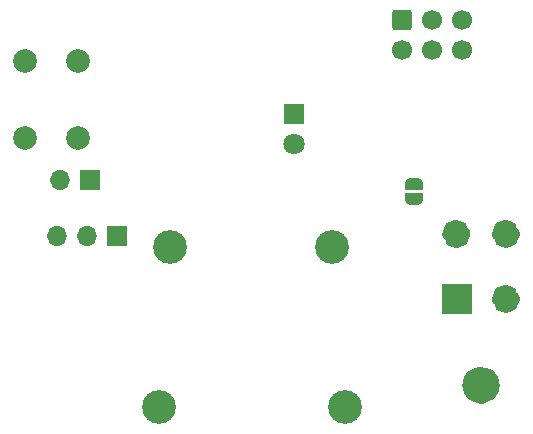
<source format=gbr>
%TF.GenerationSoftware,KiCad,Pcbnew,(7.0.0)*%
%TF.CreationDate,2025-02-23T22:01:52+09:00*%
%TF.ProjectId,EGTtoCANBus_Module,45475474-6f43-4414-9e42-75735f4d6f64,rev?*%
%TF.SameCoordinates,Original*%
%TF.FileFunction,Soldermask,Bot*%
%TF.FilePolarity,Negative*%
%FSLAX46Y46*%
G04 Gerber Fmt 4.6, Leading zero omitted, Abs format (unit mm)*
G04 Created by KiCad (PCBNEW (7.0.0)) date 2025-02-23 22:01:52*
%MOMM*%
%LPD*%
G01*
G04 APERTURE LIST*
G04 Aperture macros list*
%AMRoundRect*
0 Rectangle with rounded corners*
0 $1 Rounding radius*
0 $2 $3 $4 $5 $6 $7 $8 $9 X,Y pos of 4 corners*
0 Add a 4 corners polygon primitive as box body*
4,1,4,$2,$3,$4,$5,$6,$7,$8,$9,$2,$3,0*
0 Add four circle primitives for the rounded corners*
1,1,$1+$1,$2,$3*
1,1,$1+$1,$4,$5*
1,1,$1+$1,$6,$7*
1,1,$1+$1,$8,$9*
0 Add four rect primitives between the rounded corners*
20,1,$1+$1,$2,$3,$4,$5,0*
20,1,$1+$1,$4,$5,$6,$7,0*
20,1,$1+$1,$6,$7,$8,$9,0*
20,1,$1+$1,$8,$9,$2,$3,0*%
%AMFreePoly0*
4,1,19,0.500000,-0.750000,0.000000,-0.750000,0.000000,-0.744911,-0.071157,-0.744911,-0.207708,-0.704816,-0.327430,-0.627875,-0.420627,-0.520320,-0.479746,-0.390866,-0.500000,-0.250000,-0.500000,0.250000,-0.479746,0.390866,-0.420627,0.520320,-0.327430,0.627875,-0.207708,0.704816,-0.071157,0.744911,0.000000,0.744911,0.000000,0.750000,0.500000,0.750000,0.500000,-0.750000,0.500000,-0.750000,
$1*%
%AMFreePoly1*
4,1,19,0.000000,0.744911,0.071157,0.744911,0.207708,0.704816,0.327430,0.627875,0.420627,0.520320,0.479746,0.390866,0.500000,0.250000,0.500000,-0.250000,0.479746,-0.390866,0.420627,-0.520320,0.327430,-0.627875,0.207708,-0.704816,0.071157,-0.744911,0.000000,-0.744911,0.000000,-0.750000,-0.500000,-0.750000,-0.500000,0.750000,0.000000,0.750000,0.000000,0.744911,0.000000,0.744911,
$1*%
G04 Aperture macros list end*
%ADD10C,1.226200*%
%ADD11C,1.576200*%
%ADD12C,0.010000*%
%ADD13R,1.700000X1.700000*%
%ADD14O,1.700000X1.700000*%
%ADD15FreePoly0,270.000000*%
%ADD16FreePoly1,270.000000*%
%ADD17C,3.000000*%
%ADD18R,1.800000X1.800000*%
%ADD19C,1.800000*%
%ADD20C,2.859000*%
%ADD21C,2.000000*%
%ADD22RoundRect,0.250000X-0.600000X0.600000X-0.600000X-0.600000X0.600000X-0.600000X0.600000X0.600000X0*%
%ADD23C,1.700000*%
G04 APERTURE END LIST*
D10*
%TO.C,J2*%
X186113100Y-79870000D02*
G75*
G03*
X186113100Y-79870000I-613100J0D01*
G01*
X186113100Y-74370000D02*
G75*
G03*
X186113100Y-74370000I-613100J0D01*
G01*
D11*
X184188100Y-87170000D02*
G75*
G03*
X184188100Y-87170000I-788100J0D01*
G01*
D10*
X181913100Y-74370000D02*
G75*
G03*
X181913100Y-74370000I-613100J0D01*
G01*
G36*
X182526200Y-81096200D02*
G01*
X180073800Y-81096200D01*
X180073800Y-78643800D01*
X182526200Y-78643800D01*
X182526200Y-81096200D01*
G37*
D12*
X182526200Y-81096200D02*
X180073800Y-81096200D01*
X180073800Y-78643800D01*
X182526200Y-78643800D01*
X182526200Y-81096200D01*
%TD*%
D13*
%TO.C,JP3*%
X150289999Y-69774999D03*
D14*
X147749999Y-69774999D03*
%TD*%
D13*
%TO.C,JP2*%
X152579999Y-74499999D03*
D14*
X150039999Y-74499999D03*
X147499999Y-74499999D03*
%TD*%
D15*
%TO.C,JP1*%
X177750000Y-70100000D03*
D16*
X177750000Y-71400000D03*
%TD*%
D17*
%TO.C,J2*%
X183400000Y-87170000D03*
%TD*%
D18*
%TO.C,D1*%
X167599999Y-64199999D03*
D19*
X167600000Y-66740000D03*
%TD*%
D20*
%TO.C,J3*%
X170750000Y-75500000D03*
X157050000Y-75500000D03*
X156150000Y-89000000D03*
X171850000Y-89000000D03*
%TD*%
D21*
%TO.C,RESET*%
X144750000Y-59750000D03*
X144750000Y-66250000D03*
X149250000Y-59750000D03*
X149250000Y-66250000D03*
%TD*%
D22*
%TO.C,J1*%
X176750000Y-56250000D03*
D23*
X176750000Y-58790000D03*
X179290000Y-56250000D03*
X179290000Y-58790000D03*
X181830000Y-56250000D03*
X181830000Y-58790000D03*
%TD*%
M02*

</source>
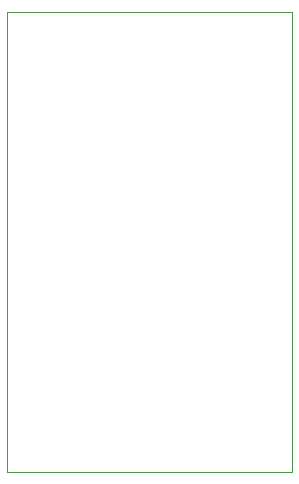
<source format=gbr>
G04 #@! TF.GenerationSoftware,KiCad,Pcbnew,(5.1.5)-3*
G04 #@! TF.CreationDate,2019-12-30T23:18:51-05:00*
G04 #@! TF.ProjectId,Quad_Diff_Out,51756164-5f44-4696-9666-5f4f75742e6b,v3*
G04 #@! TF.SameCoordinates,Original*
G04 #@! TF.FileFunction,Profile,NP*
%FSLAX46Y46*%
G04 Gerber Fmt 4.6, Leading zero omitted, Abs format (unit mm)*
G04 Created by KiCad (PCBNEW (5.1.5)-3) date 2019-12-30 23:18:51*
%MOMM*%
%LPD*%
G04 APERTURE LIST*
%ADD10C,0.050000*%
G04 APERTURE END LIST*
D10*
X138900000Y-108000000D02*
X163000000Y-108000000D01*
X138900000Y-69000000D02*
X138900000Y-108000000D01*
X163000000Y-69000000D02*
X138900000Y-69000000D01*
X163000000Y-108000000D02*
X163000000Y-69000000D01*
M02*

</source>
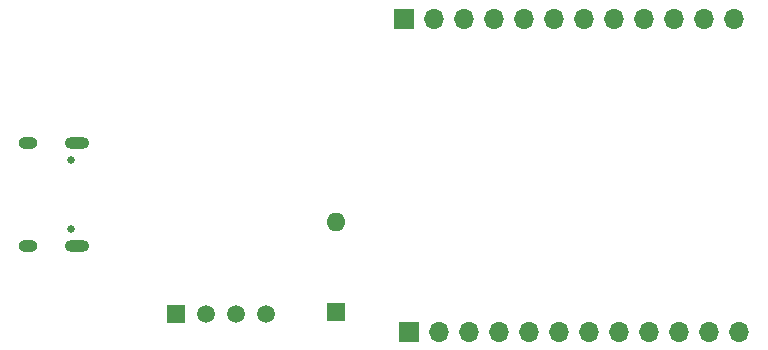
<source format=gbr>
%TF.GenerationSoftware,KiCad,Pcbnew,7.0.9-dirty*%
%TF.CreationDate,2023-12-27T00:33:38-08:00*%
%TF.ProjectId,hardware,68617264-7761-4726-952e-6b696361645f,rev?*%
%TF.SameCoordinates,Original*%
%TF.FileFunction,Soldermask,Bot*%
%TF.FilePolarity,Negative*%
%FSLAX46Y46*%
G04 Gerber Fmt 4.6, Leading zero omitted, Abs format (unit mm)*
G04 Created by KiCad (PCBNEW 7.0.9-dirty) date 2023-12-27 00:33:38*
%MOMM*%
%LPD*%
G01*
G04 APERTURE LIST*
%ADD10R,1.500000X1.500000*%
%ADD11C,1.500000*%
%ADD12C,0.650000*%
%ADD13O,2.100000X1.000000*%
%ADD14O,1.600000X1.000000*%
%ADD15R,1.700000X1.700000*%
%ADD16O,1.700000X1.700000*%
%ADD17R,1.600000X1.600000*%
%ADD18O,1.600000X1.600000*%
G04 APERTURE END LIST*
D10*
%TO.C,U4*%
X145420000Y-87500000D03*
D11*
X147960000Y-87500000D03*
X150500000Y-87500000D03*
X153040000Y-87500000D03*
%TD*%
D12*
%TO.C,J1*%
X136555000Y-74500000D03*
X136555000Y-80280000D03*
D13*
X137085000Y-73070000D03*
D14*
X132905000Y-73070000D03*
D13*
X137085000Y-81710000D03*
D14*
X132905000Y-81710000D03*
%TD*%
D15*
%TO.C,J4*%
X165220000Y-89000000D03*
D16*
X167760000Y-89000000D03*
X170300000Y-89000000D03*
X172840000Y-89000000D03*
X175380000Y-89000000D03*
X177920000Y-89000000D03*
X180460000Y-89000000D03*
X183000000Y-89000000D03*
X185540000Y-89000000D03*
X188080000Y-89000000D03*
X190620000Y-89000000D03*
X193160000Y-89000000D03*
%TD*%
D17*
%TO.C,D3*%
X159000000Y-87310000D03*
D18*
X159000000Y-79690000D03*
%TD*%
D15*
%TO.C,J2*%
X164720000Y-62500000D03*
D16*
X167260000Y-62500000D03*
X169800000Y-62500000D03*
X172340000Y-62500000D03*
X174880000Y-62500000D03*
X177420000Y-62500000D03*
X179960000Y-62500000D03*
X182500000Y-62500000D03*
X185040000Y-62500000D03*
X187580000Y-62500000D03*
X190120000Y-62500000D03*
X192660000Y-62500000D03*
%TD*%
M02*

</source>
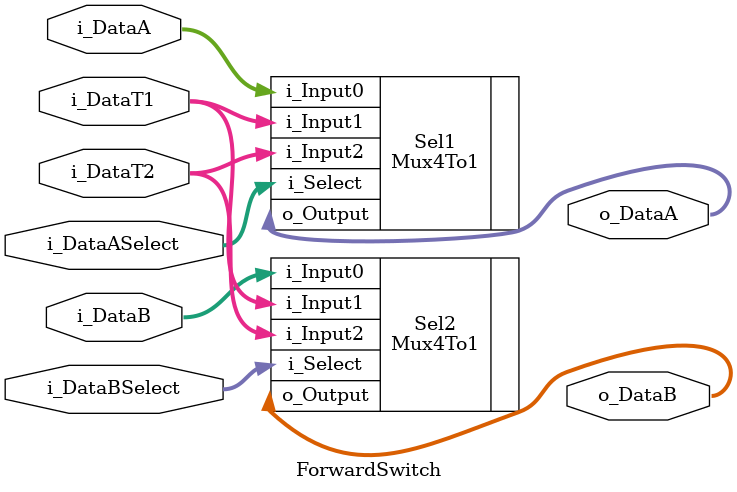
<source format=sv>
module ForwardSwitch
#(
    parameter DATA_WIDTH = 32)
(
    input  logic [DATA_WIDTH-1:0] i_DataA,
    input  logic [DATA_WIDTH-1:0] i_DataB,
    input  logic [DATA_WIDTH-1:0] i_DataT1,
    input  logic [DATA_WIDTH-1:0] i_DataT2,
    
    input [1:0]                   i_DataASelect,
    input [1:0]                   i_DataBSelect,

    output logic [DATA_WIDTH-1:0] o_DataA,
    output logic [DATA_WIDTH-1:0] o_DataB);


    // verilator lint_off PINMISSING
    Mux4To1 #(
        .WIDTH (DATA_WIDTH))
    Sel1 (
        .i_Select (i_DataASelect),
        .i_Input0 (i_DataA),
        .i_Input1 (i_DataT1),
        .i_Input2 (i_DataT2),
        .o_Output (o_DataA));
    // verilator lint_on PINMISSING

    // verilator lint_off PINMISSING
    Mux4To1 #(
        .WIDTH (DATA_WIDTH))
    Sel2 (
        .i_Select (i_DataBSelect),
        .i_Input0 (i_DataB),
        .i_Input1 (i_DataT1),
        .i_Input2 (i_DataT2),
        .o_Output (o_DataB));
    // verilator lint_on PINMISSING


endmodule
</source>
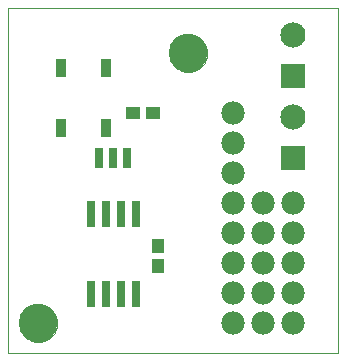
<source format=gts>
G75*
G70*
%OFA0B0*%
%FSLAX24Y24*%
%IPPOS*%
%LPD*%
%AMOC8*
5,1,8,0,0,1.08239X$1,22.5*
%
%ADD10C,0.0000*%
%ADD11C,0.1290*%
%ADD12R,0.0340X0.0640*%
%ADD13R,0.0316X0.0709*%
%ADD14R,0.0473X0.0434*%
%ADD15R,0.0280X0.0910*%
%ADD16R,0.0840X0.0840*%
%ADD17C,0.0840*%
%ADD18C,0.0780*%
%ADD19R,0.0434X0.0473*%
D10*
X000150Y000550D02*
X000150Y012050D01*
X011150Y012050D01*
X011150Y000550D01*
X000150Y000550D01*
X000525Y001550D02*
X000527Y001600D01*
X000533Y001649D01*
X000543Y001698D01*
X000556Y001745D01*
X000574Y001792D01*
X000595Y001837D01*
X000619Y001880D01*
X000647Y001921D01*
X000678Y001960D01*
X000712Y001996D01*
X000749Y002030D01*
X000789Y002060D01*
X000830Y002087D01*
X000874Y002111D01*
X000919Y002131D01*
X000966Y002147D01*
X001014Y002160D01*
X001063Y002169D01*
X001113Y002174D01*
X001162Y002175D01*
X001212Y002172D01*
X001261Y002165D01*
X001310Y002154D01*
X001357Y002140D01*
X001403Y002121D01*
X001448Y002099D01*
X001491Y002074D01*
X001531Y002045D01*
X001569Y002013D01*
X001605Y001979D01*
X001638Y001941D01*
X001667Y001901D01*
X001693Y001859D01*
X001716Y001815D01*
X001735Y001769D01*
X001751Y001722D01*
X001763Y001673D01*
X001771Y001624D01*
X001775Y001575D01*
X001775Y001525D01*
X001771Y001476D01*
X001763Y001427D01*
X001751Y001378D01*
X001735Y001331D01*
X001716Y001285D01*
X001693Y001241D01*
X001667Y001199D01*
X001638Y001159D01*
X001605Y001121D01*
X001569Y001087D01*
X001531Y001055D01*
X001491Y001026D01*
X001448Y001001D01*
X001403Y000979D01*
X001357Y000960D01*
X001310Y000946D01*
X001261Y000935D01*
X001212Y000928D01*
X001162Y000925D01*
X001113Y000926D01*
X001063Y000931D01*
X001014Y000940D01*
X000966Y000953D01*
X000919Y000969D01*
X000874Y000989D01*
X000830Y001013D01*
X000789Y001040D01*
X000749Y001070D01*
X000712Y001104D01*
X000678Y001140D01*
X000647Y001179D01*
X000619Y001220D01*
X000595Y001263D01*
X000574Y001308D01*
X000556Y001355D01*
X000543Y001402D01*
X000533Y001451D01*
X000527Y001500D01*
X000525Y001550D01*
X005525Y010550D02*
X005527Y010600D01*
X005533Y010649D01*
X005543Y010698D01*
X005556Y010745D01*
X005574Y010792D01*
X005595Y010837D01*
X005619Y010880D01*
X005647Y010921D01*
X005678Y010960D01*
X005712Y010996D01*
X005749Y011030D01*
X005789Y011060D01*
X005830Y011087D01*
X005874Y011111D01*
X005919Y011131D01*
X005966Y011147D01*
X006014Y011160D01*
X006063Y011169D01*
X006113Y011174D01*
X006162Y011175D01*
X006212Y011172D01*
X006261Y011165D01*
X006310Y011154D01*
X006357Y011140D01*
X006403Y011121D01*
X006448Y011099D01*
X006491Y011074D01*
X006531Y011045D01*
X006569Y011013D01*
X006605Y010979D01*
X006638Y010941D01*
X006667Y010901D01*
X006693Y010859D01*
X006716Y010815D01*
X006735Y010769D01*
X006751Y010722D01*
X006763Y010673D01*
X006771Y010624D01*
X006775Y010575D01*
X006775Y010525D01*
X006771Y010476D01*
X006763Y010427D01*
X006751Y010378D01*
X006735Y010331D01*
X006716Y010285D01*
X006693Y010241D01*
X006667Y010199D01*
X006638Y010159D01*
X006605Y010121D01*
X006569Y010087D01*
X006531Y010055D01*
X006491Y010026D01*
X006448Y010001D01*
X006403Y009979D01*
X006357Y009960D01*
X006310Y009946D01*
X006261Y009935D01*
X006212Y009928D01*
X006162Y009925D01*
X006113Y009926D01*
X006063Y009931D01*
X006014Y009940D01*
X005966Y009953D01*
X005919Y009969D01*
X005874Y009989D01*
X005830Y010013D01*
X005789Y010040D01*
X005749Y010070D01*
X005712Y010104D01*
X005678Y010140D01*
X005647Y010179D01*
X005619Y010220D01*
X005595Y010263D01*
X005574Y010308D01*
X005556Y010355D01*
X005543Y010402D01*
X005533Y010451D01*
X005527Y010500D01*
X005525Y010550D01*
D11*
X006150Y010550D03*
X001150Y001550D03*
D12*
X001900Y008050D03*
X003400Y008050D03*
X003400Y010050D03*
X001900Y010050D03*
D13*
X003178Y007050D03*
X003650Y007050D03*
X004122Y007050D03*
D14*
X004315Y008550D03*
X004985Y008550D03*
D15*
X004400Y005180D03*
X003900Y005180D03*
X003400Y005180D03*
X002900Y005180D03*
X002900Y002530D03*
X003400Y002530D03*
X003900Y002530D03*
X004400Y002530D03*
D16*
X009650Y007050D03*
X009650Y009800D03*
D17*
X009650Y008428D03*
X009650Y011178D03*
D18*
X007650Y008550D03*
X007650Y007550D03*
X007650Y006550D03*
X007650Y005550D03*
X007650Y004550D03*
X007650Y003550D03*
X007650Y002550D03*
X007650Y001550D03*
X008650Y001550D03*
X008650Y002550D03*
X008650Y003550D03*
X008650Y004550D03*
X008650Y005550D03*
X009650Y005550D03*
X009650Y004550D03*
X009650Y003550D03*
X009650Y002550D03*
X009650Y001550D03*
D19*
X005150Y003465D03*
X005150Y004135D03*
M02*

</source>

—————

Try it: Lines of the listing above that include the string "corners" should each be copied.

Your response:
0 Rectangle with rounded corners*
0 $2 $3 $4 $5 $6 $7 $8 $9 X,Y pos of 4 corners*
0 Add a 4 corners polygon primitive as box body*
0 Add four circle primitives for the rounded corners*
0 Add four rect primitives between the rounded corners*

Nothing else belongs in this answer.